Erklärungsansätze hierfür findet man in der Geschichte der Auseinandersetzungen um die Hamburger Innenstadtbezirke. Diese sind seit den 2000er Jahren großflächig aufgewertet worden, was zur Folge hatte, dass sich kaum noch Menschen mit geringem Einkommen hier eine Wohnung leisten können. Um die Stadtteile für Investoren, neue Mieter und Touristen attraktiver zu machen, sollten neben Teilen der alteingesessenen Bevölkerung unter anderem die Dealerszene am Hauptbahnhof und der Bauwagenplatz Bambule in der Nähe des Schanzenviertels verschwinden.

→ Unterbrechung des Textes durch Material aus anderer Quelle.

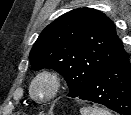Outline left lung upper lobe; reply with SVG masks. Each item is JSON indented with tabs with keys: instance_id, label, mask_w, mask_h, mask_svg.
<instances>
[{
	"instance_id": "left-lung-upper-lobe-1",
	"label": "left lung upper lobe",
	"mask_w": 131,
	"mask_h": 115,
	"mask_svg": "<svg viewBox=\"0 0 131 115\" xmlns=\"http://www.w3.org/2000/svg\"><path fill=\"white\" fill-rule=\"evenodd\" d=\"M126 51L113 22L92 8L67 12L49 24L31 52L32 69H54L67 81L69 97H77Z\"/></svg>"
}]
</instances>
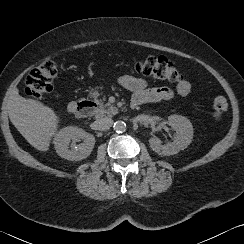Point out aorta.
<instances>
[{"mask_svg": "<svg viewBox=\"0 0 244 244\" xmlns=\"http://www.w3.org/2000/svg\"><path fill=\"white\" fill-rule=\"evenodd\" d=\"M113 127L116 132L122 133L126 130V123L123 121H116Z\"/></svg>", "mask_w": 244, "mask_h": 244, "instance_id": "762f6f07", "label": "aorta"}]
</instances>
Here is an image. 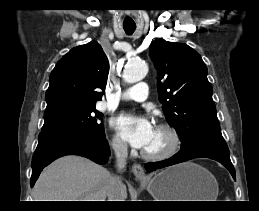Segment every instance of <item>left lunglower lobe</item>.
Instances as JSON below:
<instances>
[{
    "label": "left lung lower lobe",
    "mask_w": 259,
    "mask_h": 211,
    "mask_svg": "<svg viewBox=\"0 0 259 211\" xmlns=\"http://www.w3.org/2000/svg\"><path fill=\"white\" fill-rule=\"evenodd\" d=\"M199 157H206L220 162L229 170L232 177L236 180L235 169L231 163L229 149L226 142L211 139H203L188 148L181 149L170 159L160 162L147 163L145 165V169L148 172H152L160 168H164Z\"/></svg>",
    "instance_id": "left-lung-lower-lobe-1"
}]
</instances>
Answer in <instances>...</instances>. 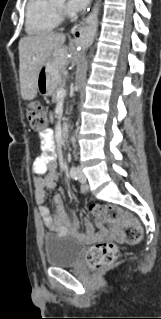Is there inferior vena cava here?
Instances as JSON below:
<instances>
[{
  "label": "inferior vena cava",
  "mask_w": 161,
  "mask_h": 319,
  "mask_svg": "<svg viewBox=\"0 0 161 319\" xmlns=\"http://www.w3.org/2000/svg\"><path fill=\"white\" fill-rule=\"evenodd\" d=\"M72 141H73V143H74V141H75L74 138L72 139Z\"/></svg>",
  "instance_id": "obj_1"
}]
</instances>
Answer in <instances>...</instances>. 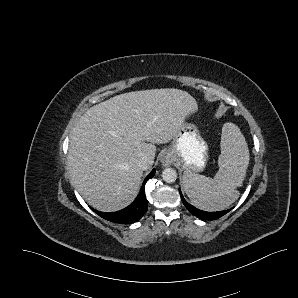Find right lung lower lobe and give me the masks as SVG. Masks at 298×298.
<instances>
[{"mask_svg":"<svg viewBox=\"0 0 298 298\" xmlns=\"http://www.w3.org/2000/svg\"><path fill=\"white\" fill-rule=\"evenodd\" d=\"M154 174H155V169H153L152 172L145 178L137 198L133 201L132 204H130L125 209H122L117 212H111V213H103L100 211H95V212L100 217L114 223L130 224L138 221L147 211L148 201L145 196L144 188H145L146 182L149 179H151L154 176Z\"/></svg>","mask_w":298,"mask_h":298,"instance_id":"right-lung-lower-lobe-1","label":"right lung lower lobe"}]
</instances>
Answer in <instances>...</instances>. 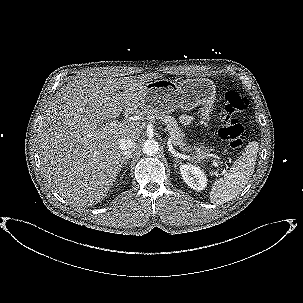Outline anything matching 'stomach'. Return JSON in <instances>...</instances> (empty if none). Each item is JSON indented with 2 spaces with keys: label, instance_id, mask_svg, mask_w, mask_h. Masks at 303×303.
Here are the masks:
<instances>
[{
  "label": "stomach",
  "instance_id": "obj_1",
  "mask_svg": "<svg viewBox=\"0 0 303 303\" xmlns=\"http://www.w3.org/2000/svg\"><path fill=\"white\" fill-rule=\"evenodd\" d=\"M215 95V85L206 78L187 79L181 82L157 79L145 85L143 106L147 112L168 114L178 108L190 111L202 105L200 123L208 126ZM212 151V148L199 146L190 152L194 160L201 162L211 157Z\"/></svg>",
  "mask_w": 303,
  "mask_h": 303
}]
</instances>
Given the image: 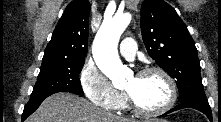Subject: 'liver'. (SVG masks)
I'll return each mask as SVG.
<instances>
[{"label": "liver", "instance_id": "6515ba94", "mask_svg": "<svg viewBox=\"0 0 221 122\" xmlns=\"http://www.w3.org/2000/svg\"><path fill=\"white\" fill-rule=\"evenodd\" d=\"M26 122H136L106 112L84 98L55 93L46 98Z\"/></svg>", "mask_w": 221, "mask_h": 122}]
</instances>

Als der Hamburger Senat im Jahr 2002 die Räumung des Bauwagenplatzes beschloss, wehrten sich Anwohner und die linke Szene dagegen. Bambule wurde zu einem Symbol des Protests gegen die drohende Gentrifizierung.

In dieser Zeit entwickelten Polizei und Senat die »Hamburger Linie«. Sie besagt, dass die Beamten schon beim kleinsten Regelverstoß während einer Demonstration durchgreifen. Willkürliche Polizeigewalt war die Folge. Bei einer Bambule-Demonstration wurden etwa zwei Zivilpolizisten aus Schleswig-Holstein, die als Tarnung szenetypische Kleidung trugen, von drei thüringischen Polizisten verprügelt und verletzt. Doch selbst dieser Vorfall führte nicht zu einem Umdenken.

Verantwortlich für die »Hamburger Linie« war unter anderem der damalige Innensenator Ronald Schill von der rechten »Partei Rechtsstaatlicher Offensive«. Nach Schills Abtritt 2003 versuchten sich bislang sechs unterschiedliche Politiker als Innensenatoren. An den Einsatzkonzepten wollten sie aber kaum etwas ändern. So zerschossen Wasserwerfer der Polizei kürzlich in altbewährter Manier auch eine Demonstration gegen den G20-Gipfel, an der viele Autonome teilgenommen hatten. Später plünderten Protestierende Geschäfte, attackierten Polizisten und setzen Autos in Brand.

Der heutige Bürgermeister Olaf Scholz (SPD) war früher Innensenator und in diesem Amt Vorgänger von Schill. Aus dieser Zeit weiß er, dass viele Hamburger Groß- und Kleinbürger rechte Protestparteien wählen, wenn sie den Eindruck haben, dass die Polizei keine harte Linie verfolgt. Bei diesem Thema könnte Scholz eines Tages die AfD im Nacken sitzen, die vor zwei Jahren mit sechs Prozent der Stimmen in die Bürgerschaft eingezogen ist. Man kann also davon ausgehen, dass es mit Scholz, SPD-Innensenator Andy Grote und dem jahrelang von Schill geförderten Polizeidirektor Hartmut Dudde keine Ent-, sondern eher eine Verschärfung der »Hamburger Linie« geben wird.